What is the Public Service Loan Forgiveness Program and Am I Eligible?
There has been a lot of information shared on the Public Service Loan Forgiveness program making it confusing to understand who is eligible and how to apply. The good news is that recently, the Department of Education announced changes that will greatly expand the number of federal student loan borrowers eligible for loan forgiveness including changes for non-public service borrowers.
Pension Fund has engaged our partner, Your Money Line, to help answer your questions around the PSLF program. Your Money Line wrote a blog with some great information and has also compiled a list of FAQs to help get you started.
All Pension Fund members have access to the financial guides at Your Money Line who can review your unique situation and help you determine if you qualify for the PSLF program. To reach the YML team, email: firstname.lastname@example.org or call 833.890.4077 to schedule an appointment.
It is important that you act now as the program ends Oct. 31, 2022.
Where do I start?
- The first step for you, as a PSLF hopeful, depends on where you’re at in the process. The goal for all borrowers is the same, to achieve forgiveness, but it’s understandable if you’re not sure what to do next.

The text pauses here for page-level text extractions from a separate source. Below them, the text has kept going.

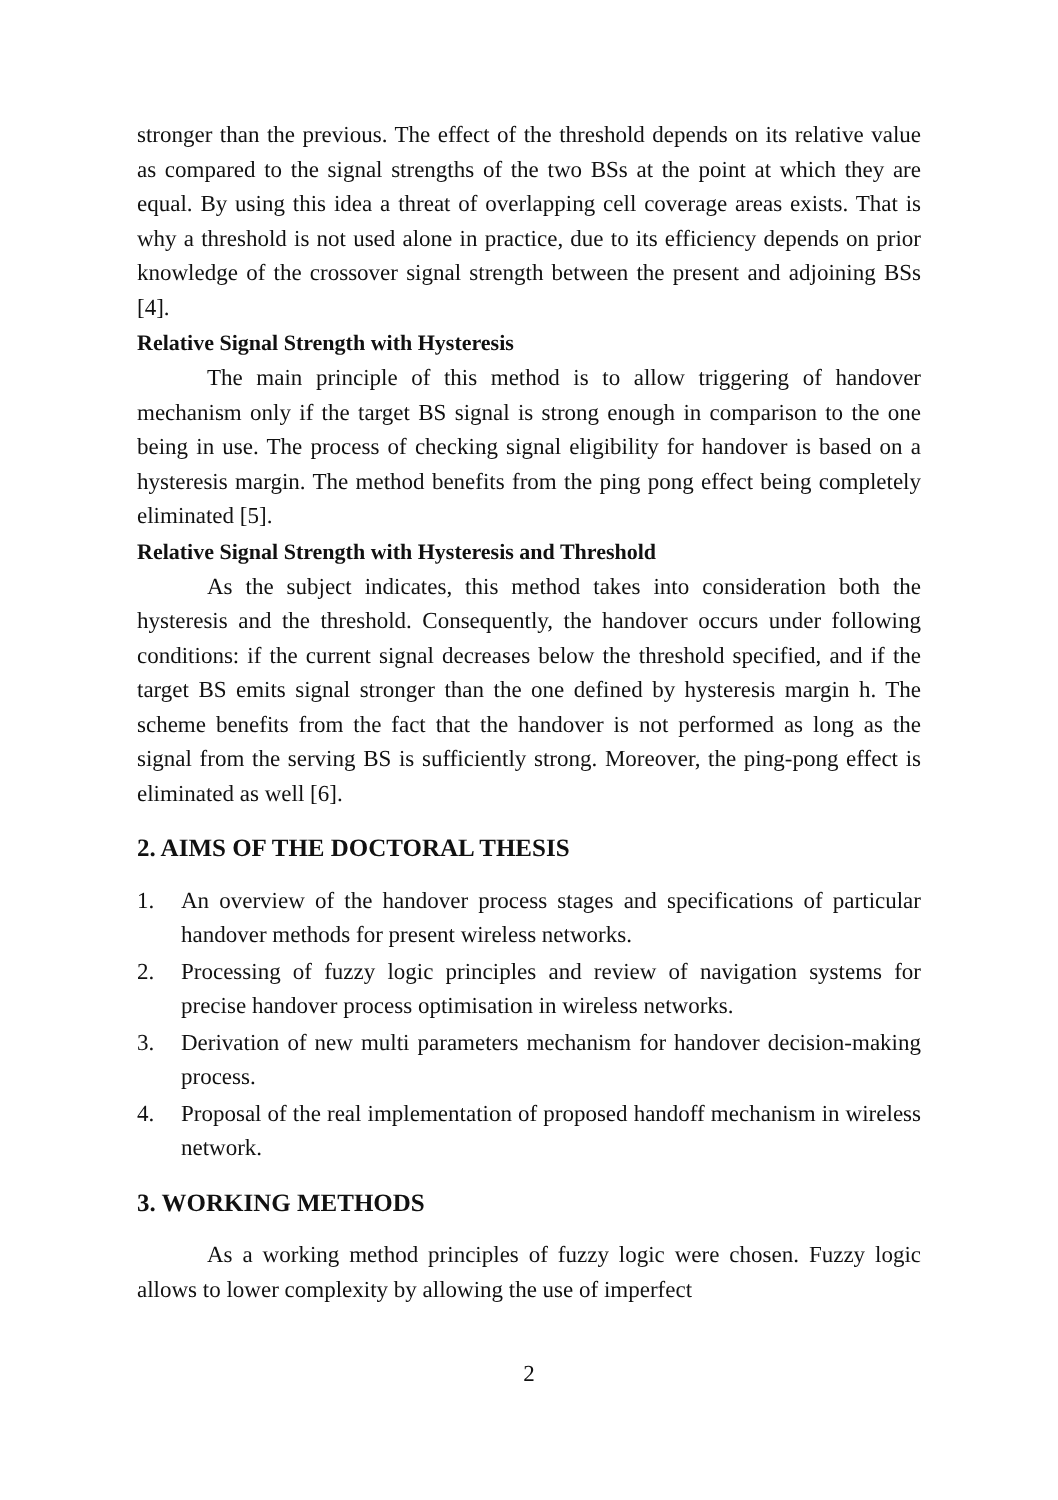stronger than the previous. The effect of the threshold depends on its relative value as compared to the signal strengths of the two BSs at the point at which they are equal. By using this idea a threat of overlapping cell coverage areas exists. That is why a threshold is not used alone in practice, due to its efficiency depends on prior knowledge of the crossover signal strength between the present and adjoining BSs [4].
Relative Signal Strength with Hysteresis
The main principle of this method is to allow triggering of handover mechanism only if the target BS signal is strong enough in comparison to the one being in use. The process of checking signal eligibility for handover is based on a hysteresis margin. The method benefits from the ping pong effect being completely eliminated [5].
Relative Signal Strength with Hysteresis and Threshold
As the subject indicates, this method takes into consideration both the hysteresis and the threshold. Consequently, the handover occurs under following conditions: if the current signal decreases below the threshold specified, and if the target BS emits signal stronger than the one defined by hysteresis margin h. The scheme benefits from the fact that the handover is not performed as long as the signal from the serving BS is sufficiently strong. Moreover, the ping-pong effect is eliminated as well [6].
2. AIMS OF THE DOCTORAL THESIS
1. An overview of the handover process stages and specifications of particular handover methods for present wireless networks.
2. Processing of fuzzy logic principles and review of navigation systems for precise handover process optimisation in wireless networks.
3. Derivation of new multi parameters mechanism for handover decision-making process.
4. Proposal of the real implementation of proposed handoff mechanism in wireless network.
3. WORKING METHODS
As a working method principles of fuzzy logic were chosen. Fuzzy logic allows to lower complexity by allowing the use of imperfect
2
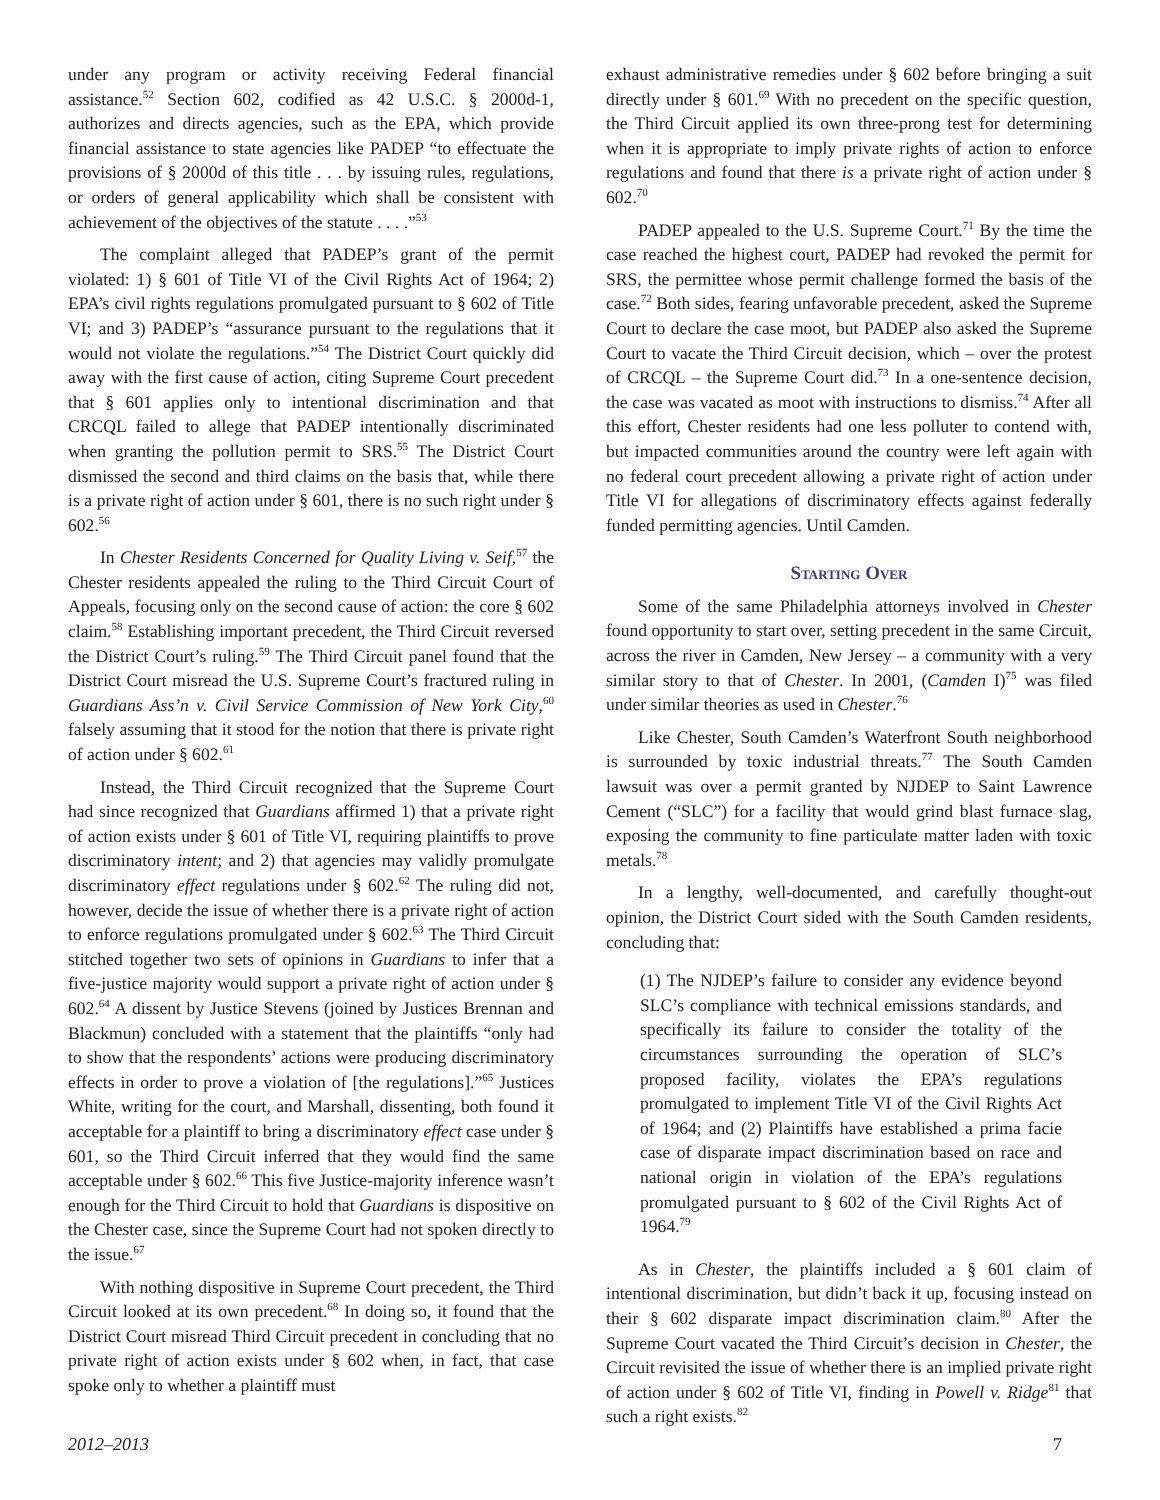under any program or activity receiving Federal financial assistance.<sup>52</sup> Section 602, codified as 42 U.S.C. § 2000d-1, authorizes and directs agencies, such as the EPA, which provide financial assistance to state agencies like PADEP “to effectuate the provisions of § 2000d of this title . . . by issuing rules, regulations, or orders of general applicability which shall be consistent with achievement of the objectives of the statute . . . .”<sup>53</sup>
The complaint alleged that PADEP’s grant of the permit violated: 1) § 601 of Title VI of the Civil Rights Act of 1964; 2) EPA’s civil rights regulations promulgated pursuant to § 602 of Title VI; and 3) PADEP’s “assurance pursuant to the regulations that it would not violate the regulations.”<sup>54</sup> The District Court quickly did away with the first cause of action, citing Supreme Court precedent that § 601 applies only to intentional discrimination and that CRCQL failed to allege that PADEP intentionally discriminated when granting the pollution permit to SRS.<sup>55</sup> The District Court dismissed the second and third claims on the basis that, while there is a private right of action under § 601, there is no such right under § 602.<sup>56</sup>
In Chester Residents Concerned for Quality Living v. Seif,<sup>57</sup> the Chester residents appealed the ruling to the Third Circuit Court of Appeals, focusing only on the second cause of action: the core § 602 claim.<sup>58</sup> Establishing important precedent, the Third Circuit reversed the District Court’s ruling.<sup>59</sup> The Third Circuit panel found that the District Court misread the U.S. Supreme Court’s fractured ruling in Guardians Ass’n v. Civil Service Commission of New York City,<sup>60</sup> falsely assuming that it stood for the notion that there is private right of action under § 602.<sup>61</sup>
Instead, the Third Circuit recognized that the Supreme Court had since recognized that Guardians affirmed 1) that a private right of action exists under § 601 of Title VI, requiring plaintiffs to prove discriminatory intent; and 2) that agencies may validly promulgate discriminatory effect regulations under § 602.<sup>62</sup> The ruling did not, however, decide the issue of whether there is a private right of action to enforce regulations promulgated under § 602.<sup>63</sup> The Third Circuit stitched together two sets of opinions in Guardians to infer that a five-justice majority would support a private right of action under § 602.<sup>64</sup> A dissent by Justice Stevens (joined by Justices Brennan and Blackmun) concluded with a statement that the plaintiffs “only had to show that the respondents’ actions were producing discriminatory effects in order to prove a violation of [the regulations].”<sup>65</sup> Justices White, writing for the court, and Marshall, dissenting, both found it acceptable for a plaintiff to bring a discriminatory effect case under § 601, so the Third Circuit inferred that they would find the same acceptable under § 602.<sup>66</sup> This five Justice-majority inference wasn’t enough for the Third Circuit to hold that Guardians is dispositive on the Chester case, since the Supreme Court had not spoken directly to the issue.<sup>67</sup>
With nothing dispositive in Supreme Court precedent, the Third Circuit looked at its own precedent.<sup>68</sup> In doing so, it found that the District Court misread Third Circuit precedent in concluding that no private right of action exists under § 602 when, in fact, that case spoke only to whether a plaintiff must
exhaust administrative remedies under § 602 before bringing a suit directly under § 601.<sup>69</sup> With no precedent on the specific question, the Third Circuit applied its own three-prong test for determining when it is appropriate to imply private rights of action to enforce regulations and found that there is a private right of action under § 602.<sup>70</sup>
PADEP appealed to the U.S. Supreme Court.<sup>71</sup> By the time the case reached the highest court, PADEP had revoked the permit for SRS, the permittee whose permit challenge formed the basis of the case.<sup>72</sup> Both sides, fearing unfavorable precedent, asked the Supreme Court to declare the case moot, but PADEP also asked the Supreme Court to vacate the Third Circuit decision, which – over the protest of CRCQL – the Supreme Court did.<sup>73</sup> In a one-sentence decision, the case was vacated as moot with instructions to dismiss.<sup>74</sup> After all this effort, Chester residents had one less polluter to contend with, but impacted communities around the country were left again with no federal court precedent allowing a private right of action under Title VI for allegations of discriminatory effects against federally funded permitting agencies. Until Camden.
Starting Over
Some of the same Philadelphia attorneys involved in Chester found opportunity to start over, setting precedent in the same Circuit, across the river in Camden, New Jersey – a community with a very similar story to that of Chester. In 2001, (Camden I)<sup>75</sup> was filed under similar theories as used in Chester.<sup>76</sup>
Like Chester, South Camden’s Waterfront South neighborhood is surrounded by toxic industrial threats.<sup>77</sup> The South Camden lawsuit was over a permit granted by NJDEP to Saint Lawrence Cement (“SLC”) for a facility that would grind blast furnace slag, exposing the community to fine particulate matter laden with toxic metals.<sup>78</sup>
In a lengthy, well-documented, and carefully thought-out opinion, the District Court sided with the South Camden residents, concluding that:
(1) The NJDEP’s failure to consider any evidence beyond SLC’s compliance with technical emissions standards, and specifically its failure to consider the totality of the circumstances surrounding the operation of SLC’s proposed facility, violates the EPA’s regulations promulgated to implement Title VI of the Civil Rights Act of 1964; and (2) Plaintiffs have established a prima facie case of disparate impact discrimination based on race and national origin in violation of the EPA’s regulations promulgated pursuant to § 602 of the Civil Rights Act of 1964.<sup>79</sup>
As in Chester, the plaintiffs included a § 601 claim of intentional discrimination, but didn’t back it up, focusing instead on their § 602 disparate impact discrimination claim.<sup>80</sup> After the Supreme Court vacated the Third Circuit’s decision in Chester, the Circuit revisited the issue of whether there is an implied private right of action under § 602 of Title VI, finding in Powell v. Ridge<sup>81</sup> that such a right exists.<sup>82</sup>
2012–2013 7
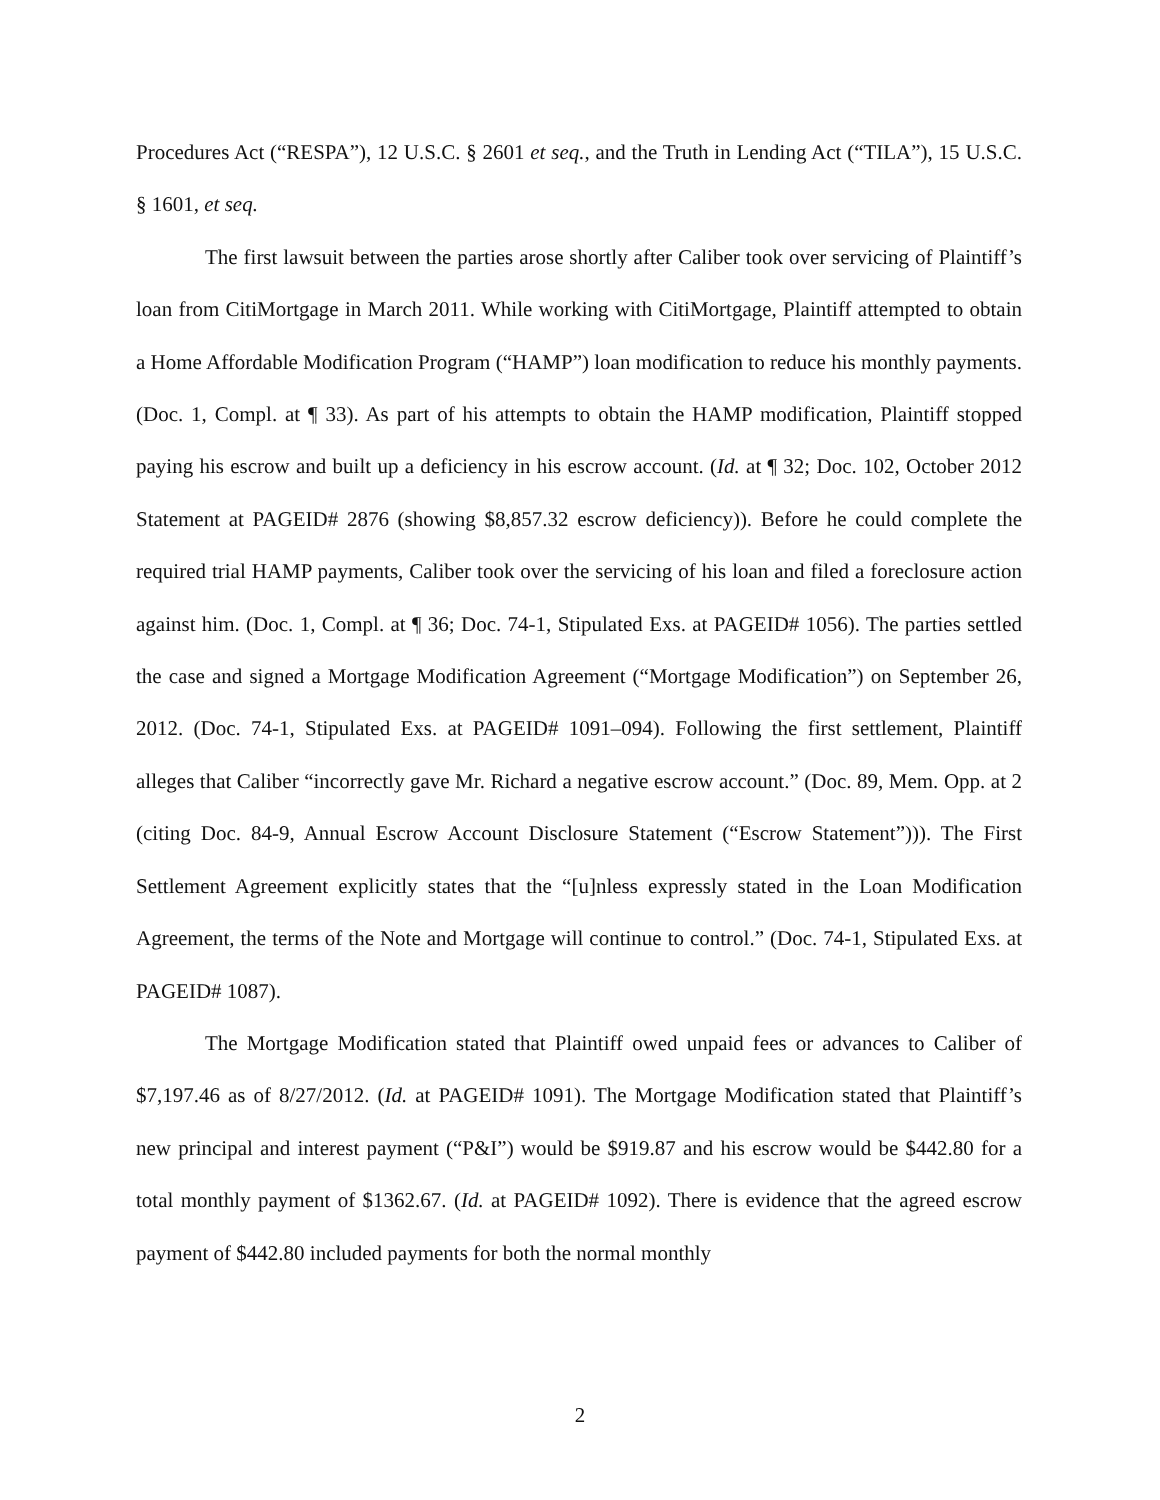Procedures Act (“RESPA”), 12 U.S.C. § 2601 et seq., and the Truth in Lending Act (“TILA”), 15 U.S.C. § 1601, et seq.
The first lawsuit between the parties arose shortly after Caliber took over servicing of Plaintiff’s loan from CitiMortgage in March 2011. While working with CitiMortgage, Plaintiff attempted to obtain a Home Affordable Modification Program (“HAMP”) loan modification to reduce his monthly payments. (Doc. 1, Compl. at ¶ 33). As part of his attempts to obtain the HAMP modification, Plaintiff stopped paying his escrow and built up a deficiency in his escrow account. (Id. at ¶ 32; Doc. 102, October 2012 Statement at PAGEID# 2876 (showing $8,857.32 escrow deficiency)). Before he could complete the required trial HAMP payments, Caliber took over the servicing of his loan and filed a foreclosure action against him. (Doc. 1, Compl. at ¶ 36; Doc. 74-1, Stipulated Exs. at PAGEID# 1056). The parties settled the case and signed a Mortgage Modification Agreement (“Mortgage Modification”) on September 26, 2012. (Doc. 74-1, Stipulated Exs. at PAGEID# 1091–094). Following the first settlement, Plaintiff alleges that Caliber “incorrectly gave Mr. Richard a negative escrow account.” (Doc. 89, Mem. Opp. at 2 (citing Doc. 84-9, Annual Escrow Account Disclosure Statement (“Escrow Statement”))). The First Settlement Agreement explicitly states that the “[u]nless expressly stated in the Loan Modification Agreement, the terms of the Note and Mortgage will continue to control.” (Doc. 74-1, Stipulated Exs. at PAGEID# 1087).
The Mortgage Modification stated that Plaintiff owed unpaid fees or advances to Caliber of $7,197.46 as of 8/27/2012. (Id. at PAGEID# 1091). The Mortgage Modification stated that Plaintiff’s new principal and interest payment (“P&I”) would be $919.87 and his escrow would be $442.80 for a total monthly payment of $1362.67. (Id. at PAGEID# 1092). There is evidence that the agreed escrow payment of $442.80 included payments for both the normal monthly
2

The PSLF Help Tool will help you determine if your employer is qualifying, whether you need to consolidate, and can help start the Employment Certification Form.
What is the employment certification form?
- The employment certification form provides proof of employment to the PSLF loan servicer. One of the PSLF requirements is to work full-time for a qualifying employer to receive credit for payments. This is accomplished by both you and your employer providing the necessary information to prove your employment history.
How often do I have to complete the employment certification form?
- Technically, you don’t need to provide proof of employment until you make the 120 qualifying payments. This is not recommended, as the only way to know your payments are qualifying is to complete the form. It’s recommended that you complete this form annually or as often as you change employers (whichever is more frequent).
How do I know if I have eligible loans?
- To qualify for PSLF, you need to have “Direct” loans. FFEL, Perkins, and private loans don’t qualify for PSLF. You can verify your loan type with your servicer or the PSLF Help Tool.
What is the limited waiver?
- The limited waiver allows some borrowers the opportunity to earn credit for certain payment types which were previously ineligible. You can read more about the limited waiver here. Be advised this waiver is only in effect until October 31, 2022.
Do my payments have to be consecutive?
- One of the best parts of the PSLF program is that your payments do not have to be consecutive. Each of the 120 payments is treated independently from the other 119. If you went back to school, entered a forbearance, or even missed a payment or two, this doesn’t hinder any progress toward PSLF?
Is forgiveness taxable?
- Loan forgiveness through the PSLF program is not taxable.
Can I make extra payments to earn forgiveness sooner?
- Unfortunately, no, you cannot. Payments must be made over 120 separate months. If PSLF eligible, it does not benefit you as a borrower to make extra payments as you can only earn one payment per month.
What about the lack of payments during the COVID forbearance period?
- Great news, these months automatically count as qualifying payments for PSLF (assuming you met the other criteria)
Are private loans eligible for PSLF?
- No, private loans are never eligible for PSLF.
How long will it take to hear from FedLoan Servicing once I submit my paperwork?
- At this time, FedLoan Servicing advises it will take 120+ days to hear back from their team after form submission.
Where do I send my forms?
- Section 7 of the Employment Certification Form contains instructions for submission for uploads, fax, or mail.
Are pastors eligible for PSLF?
- In the past, it was pretty difficult for pastors to qualify for PSLF. However, as of July 2021, the exclusion for time spent on “ religious instruction, worship services, or any form of proselyting” no longer exists. Though pastors were never excluded from PSLF the barriers to qualifying are much less.